Catatan Akhir Tahun (2020)

953 234 313
                                    

Akan ada saatnya kamu berterima kasih kepada masa-masa sulit.

Masa yang mengantarkanmu mencapai proses pendewasaan.
Menjadi dewasa adalah mutlaknya kehidupan, sesuatu yang tak terhindarkan.

Seiring bertambahnya usia akan semakin banyak perihal yang jauh lebih kompleks, kehilangan yang lebih brutal hingga pesakitan-pesakitan yang lebih lacur.

Tapi itu semua adalah cikal bakal untuk lebih tangguh, berpikir lebih luas, dan berdada lebih lapang.

Dunia tak menyediakan hal sempurna, jadi mulailah menerima cela tanpa menjadi hina.

Dunia mungkin telah menghancurkanmu dengan begitu kejam, hingga kau muak untuk melanjutkan perjalanan.

Menjalani hidup memang tak semudah teori-teori yang dikultuskan.
Karena sebanyak apapun Motivator memberikan pitutur, tentang dirimu tetap kau yang paling tahu ukur.

Tapi jangan langsung menepikan diri, karena terkadang kau juga perlu berbagi sudut pandang agar lebih lapang dan tak berpusat pada satu sisi.

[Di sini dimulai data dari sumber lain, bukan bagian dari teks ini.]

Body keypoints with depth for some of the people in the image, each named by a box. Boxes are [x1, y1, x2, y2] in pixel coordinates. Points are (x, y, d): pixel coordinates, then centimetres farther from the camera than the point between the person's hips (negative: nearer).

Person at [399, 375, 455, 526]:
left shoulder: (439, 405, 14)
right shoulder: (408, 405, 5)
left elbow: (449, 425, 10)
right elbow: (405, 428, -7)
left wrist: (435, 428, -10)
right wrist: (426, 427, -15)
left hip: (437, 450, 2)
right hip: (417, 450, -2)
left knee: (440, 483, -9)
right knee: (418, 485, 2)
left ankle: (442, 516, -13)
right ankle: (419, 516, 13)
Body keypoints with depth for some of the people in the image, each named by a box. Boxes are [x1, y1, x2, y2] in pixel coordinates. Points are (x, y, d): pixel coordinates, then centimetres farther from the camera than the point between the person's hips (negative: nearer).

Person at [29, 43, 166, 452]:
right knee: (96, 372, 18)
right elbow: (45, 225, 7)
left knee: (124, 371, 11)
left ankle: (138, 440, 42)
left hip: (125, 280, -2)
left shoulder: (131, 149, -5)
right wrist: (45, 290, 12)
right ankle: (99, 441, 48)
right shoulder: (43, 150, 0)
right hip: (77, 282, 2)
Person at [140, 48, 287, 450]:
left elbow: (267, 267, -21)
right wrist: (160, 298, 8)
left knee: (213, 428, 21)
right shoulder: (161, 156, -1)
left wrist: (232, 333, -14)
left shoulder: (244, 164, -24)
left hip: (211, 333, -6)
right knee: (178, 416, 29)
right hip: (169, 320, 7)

Lalu bagaimana kabarmu di sepanjang tahun ini?

Seberapa banyak bahagia dan kehangatan yang sudah kau syukuri?
Atau barangkali seberapa banyak lara yang mendominasi?
Adakah keinginan menyerah dan muak pada semesta?

Kau tahu?
Dengan sampainya langkahmu di sini adalah bukti bahwa kau lebih tangguh dari segala luka yang dunia sajikan.

Kau lebih hebat dari pradugamu,
lebih mulia dari rasa hinamu.
Atas segenap pengorbanan,
kau pantas untuk tetap ada.

Untuk diriku, aku berterima kasih karena kau mampu bertahan sampai di titik ini, mampu melewati beberapa tanggal yang rasanya ingin berhenti.

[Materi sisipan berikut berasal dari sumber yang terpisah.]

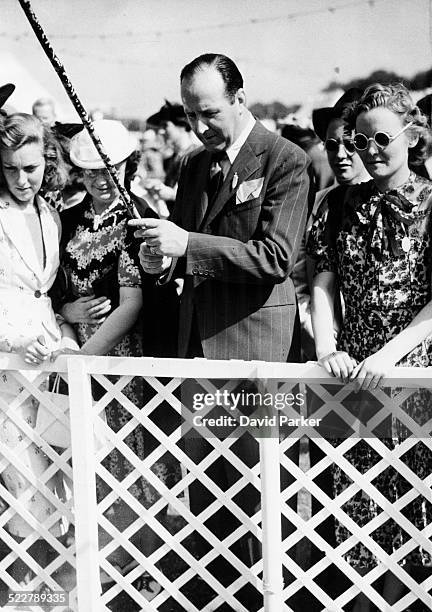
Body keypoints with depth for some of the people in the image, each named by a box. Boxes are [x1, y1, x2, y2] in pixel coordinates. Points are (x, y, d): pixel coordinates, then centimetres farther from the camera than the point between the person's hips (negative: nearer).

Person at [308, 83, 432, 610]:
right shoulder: (346, 205, 8)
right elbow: (323, 283, 5)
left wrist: (389, 355, -21)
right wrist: (327, 348, -9)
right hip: (353, 370, 4)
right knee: (358, 493, 9)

Aku tahu rasanya terlalu lelah.

Seolah tak adil, seolah paling menderita, seolah adamu terlupakan.

Untuk segenap kesanggupanmu, ketabahanmu, ketangguhanmu.
Apresiasi dan dekap hangat untuk jiwamu.

Tahun ini sepertinya memang menjadi tahun duka bagi dunia.
Tentang bagaimana merajalelanya virus corona, dan diri yang seolah distance dari bahagia.

Bagaimana tidak?

Tahun ini aku sempat kehilangan makna menjadi manusia.
Semesta terasa asing untukku tinggali, singkatnya aku kehilangan jati diri.

Sepanjang hari hanya repetisi membosankan yang berisi cambukan sepi, langkahku gontai sendiri.

Aku menjadi sosok amoral yang sukar dipahami.
Banyaknya kehilangan telah mengeraskan dinding hati.

Aku bagai anak kucing pesakitan yang menolak didekati.

3 tahun ini rasanya seperti tabrakan beruntun.

Sedikit cerita dengan memundurkan alur,

Kukira September 2018 adalah tahun paling mendung, hingga abrasi menjadi fenomena sehari-hari.

Tapi nyatanya perihal kehilangan akan terus ada sepanjang kehidupan. Kehilangan menjelma perhiasan yang mengiringi jalan.

Tahun itu tak legam dalam ingatan, tentang cerita jatuh cinta yang kukira tak akan berakhir patah hati. Tentang asmara yang lenyap tanpa pertikaian.

Aku masih tergila-gila akan hal-hal manis yang pernah kita lalui.
Hingga diri menjelma si melankolis yang rentan menangis.
Aku kalut dalam getir kehilangan.

Kau adalah luka yang kuagungkan,
patah yang enggan tergantikan.
Baru kusadari miliaran manusia tak jua mampu membuatku jatuh hati, namun setitik tentangmu begitu menarik hati.